Seguimos acompañando a Jesús en el desierto don ha sido empujado, enviado o lanzado por el Espíritu Santo según los sinópticos.
Es un tiempo fuerte del año, de oración más intensa, ferviente y esperanzada. Cuidamos más el silencio, condición imprescindible para orar. Un silencio, como dice un autor contemporáneo de espiritualidad, “que no es un vacío, sino paz, atención a la presencia de Dios, la presencia del otro, espera confiada y esperanza de Dios” (Jacques Philippe, “El Espíritu Santo” Pág. 39).
Tenemos que dejar que el Espíritu Santo sea el motor de arranque de nuestra oración, el que nos empuje a orar como lo hizo con Jesús. De otra manera ¿Cómo un hombre puede resistir cuarenta días en soledad y silencio sin desalentarse?
De esta manera, en su presencia, podemos escuchar lo que nos dice el profeta Oseas en la lectura de hoy: “¡Ea, volved al Señor! Él nos desgarró, él nos sanará; él nos hirió, él nos vendará.” Y bajará sobre nosotros como lluvia temprana; como lluvia tardía que empapa la tierra.
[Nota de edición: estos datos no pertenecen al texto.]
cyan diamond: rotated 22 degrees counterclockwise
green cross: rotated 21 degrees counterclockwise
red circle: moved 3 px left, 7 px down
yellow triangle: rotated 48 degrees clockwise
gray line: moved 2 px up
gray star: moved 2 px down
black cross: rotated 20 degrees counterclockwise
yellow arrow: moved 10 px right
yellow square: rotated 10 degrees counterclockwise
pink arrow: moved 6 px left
Sí; si volvemos a Él con nuestra mirada, nos encontraremos con la suya que no deja de mirarnos y descenderá sobre nuestros corazones. Pero nuestros deseos tienen que ser mayores que los que tenemos en estos momentos de crisis para el campo que tanto se necesita que llueva.
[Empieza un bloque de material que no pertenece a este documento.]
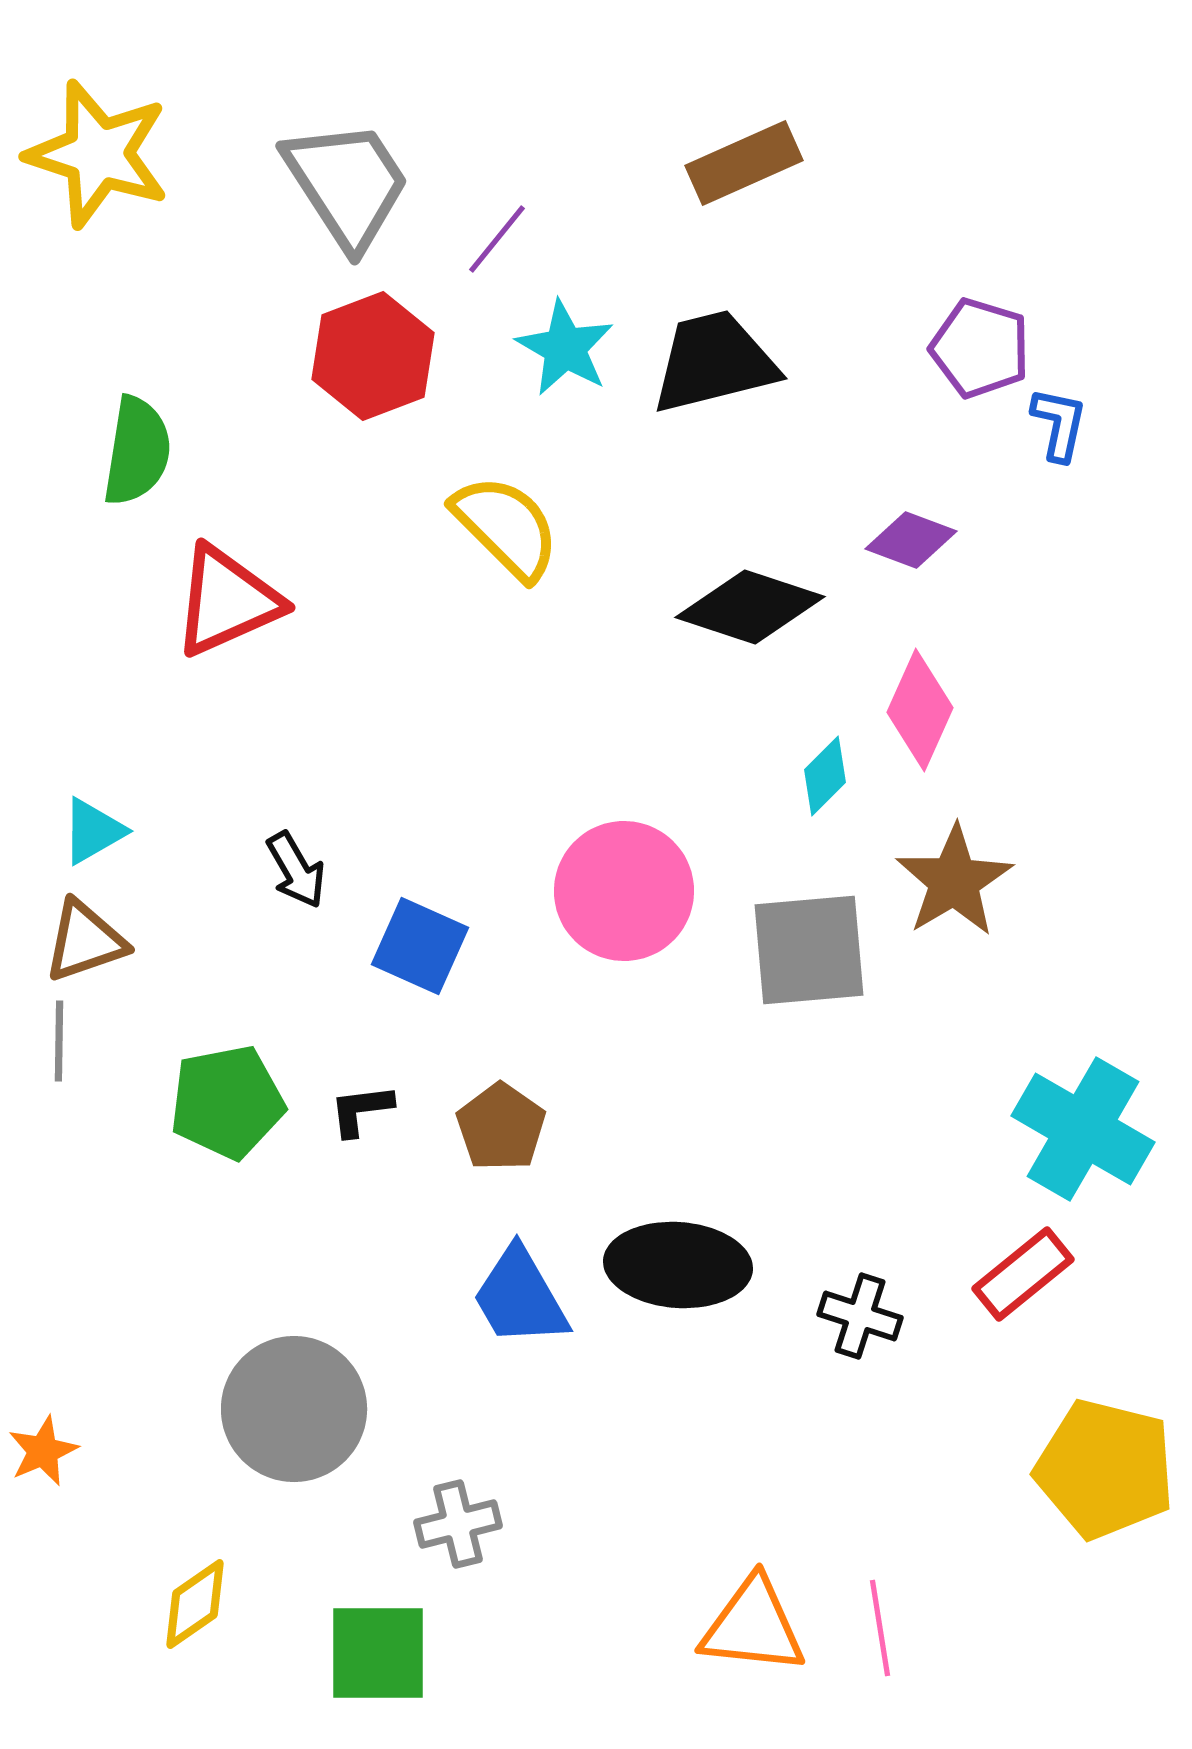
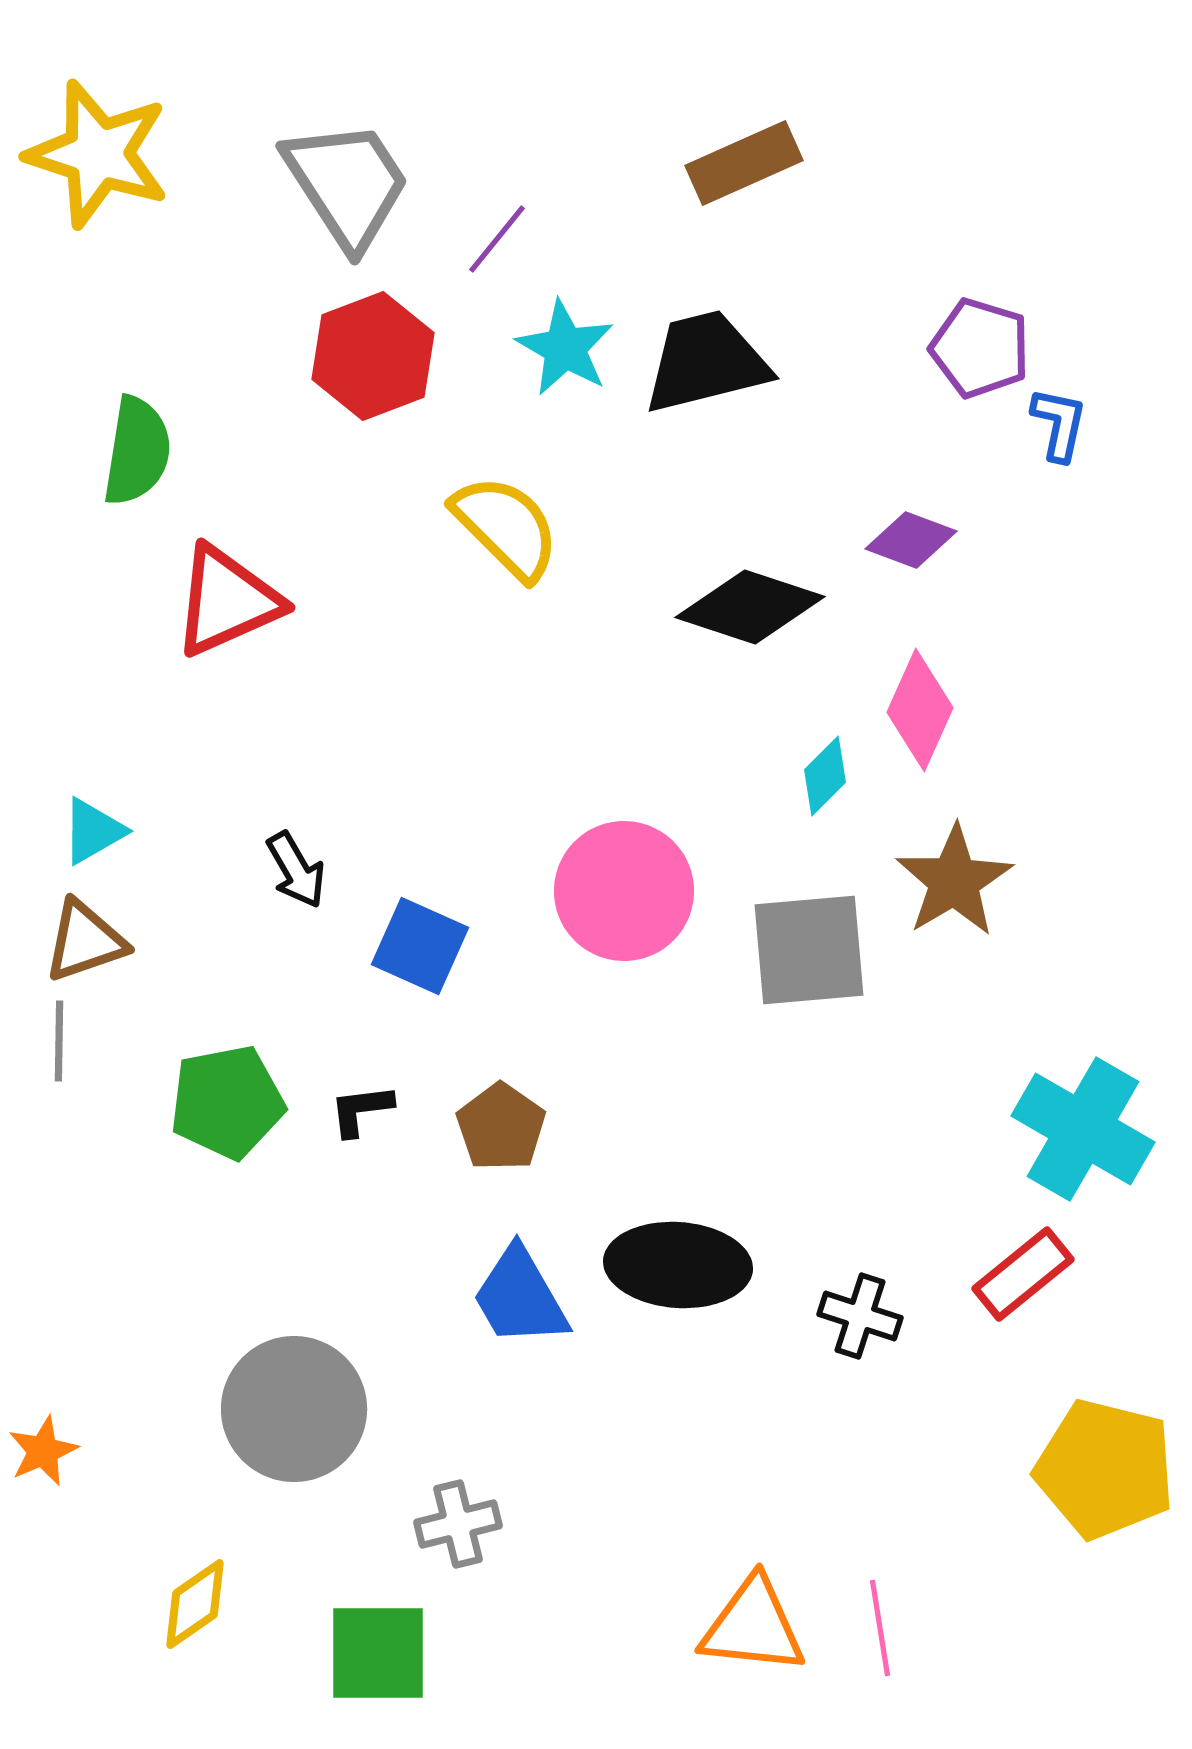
black trapezoid: moved 8 px left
Escuchemos lo que nos dice Santa Teresa de Lisieux hablando a su hermana Celina:
“Lo que más atrae las gracias de Dios es la gratitud, pues si le agradecemos un bien, se conmueve y se apresura a concedernos diez más, y si se las agradeces con la misma efusión, ¡qué incalculable multiplicación de gracias! Yo tengo la experiencia, inténtalo y lo verás. Mi gratitud por todo lo que me da no tiene límites y se lo demuestro de mil maneras.”
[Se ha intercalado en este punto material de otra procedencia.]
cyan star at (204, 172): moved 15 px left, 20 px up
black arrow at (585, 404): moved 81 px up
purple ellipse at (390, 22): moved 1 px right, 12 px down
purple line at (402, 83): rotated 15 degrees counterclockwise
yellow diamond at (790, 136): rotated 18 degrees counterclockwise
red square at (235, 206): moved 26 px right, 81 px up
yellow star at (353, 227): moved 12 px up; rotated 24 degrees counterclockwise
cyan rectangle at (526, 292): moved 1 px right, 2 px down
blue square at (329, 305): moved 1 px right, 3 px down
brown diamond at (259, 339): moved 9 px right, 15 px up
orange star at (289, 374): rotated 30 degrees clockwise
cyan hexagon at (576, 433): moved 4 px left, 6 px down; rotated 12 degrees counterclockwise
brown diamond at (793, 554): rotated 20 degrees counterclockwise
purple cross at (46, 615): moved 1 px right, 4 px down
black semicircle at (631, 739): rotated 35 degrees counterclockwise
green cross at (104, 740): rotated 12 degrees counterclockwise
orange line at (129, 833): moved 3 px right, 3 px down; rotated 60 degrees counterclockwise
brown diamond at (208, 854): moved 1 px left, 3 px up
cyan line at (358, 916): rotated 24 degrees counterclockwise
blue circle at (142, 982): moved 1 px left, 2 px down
Este texto nos lleva a una reflexión sobre el evangelio de hoy sobre la parábola del fariseo y el publicano: el publicano daba gracias pero no lo hacía por lo mismo que lo hace Santa Teresa. Él se considera superior, se pone en un lugar que no le corresponde. Como si todo lo hubiera conseguido con sus propios medios. Santa Teresa de Lisieaux se coloca desde su nada e insignificancia agradeciendo su pequeñez, que nada puede hacer ni ofrecer sin la ayuda del Señor. Le sucede como al publicano cae en la cuenta de su pecado, de su pequeñez y sólo se atreve a decirle al Señor que tenga compasión de él. Está abierto a la gracia, a recibir todo del Señor, porque ha caído en la conciencia de su nada.
En un corazón vacío de si mismo, que siente la necesidad a partir de su incapacidad de poder ofrecer algo por su cuenta- cosa que no hace el fariseo- Dios por su Espíritu se vuelca, baja a su corazón y le da su gracia. Y cuando el alma lo reconoce, y se vuelve hacia El dándole gracias, el Señor al que nadie gana en generosidad, se apresura a concederle diez más, y si se las agradecemos con la misma efusión, las multiplica sin fin.
Hagamos que siempre nuestra oración sea agradecida y acabemos siempre, siempre dándole gracias por tantos bienes recibidos sin merecerlos. Él se volcará y nos llenará de nuevas gracias que siempre, siempre, siempre agradeceremos.
¿Acaso el canto de la Virgen, no es un canto de gratitud que seguro tenía siempre en su corazón?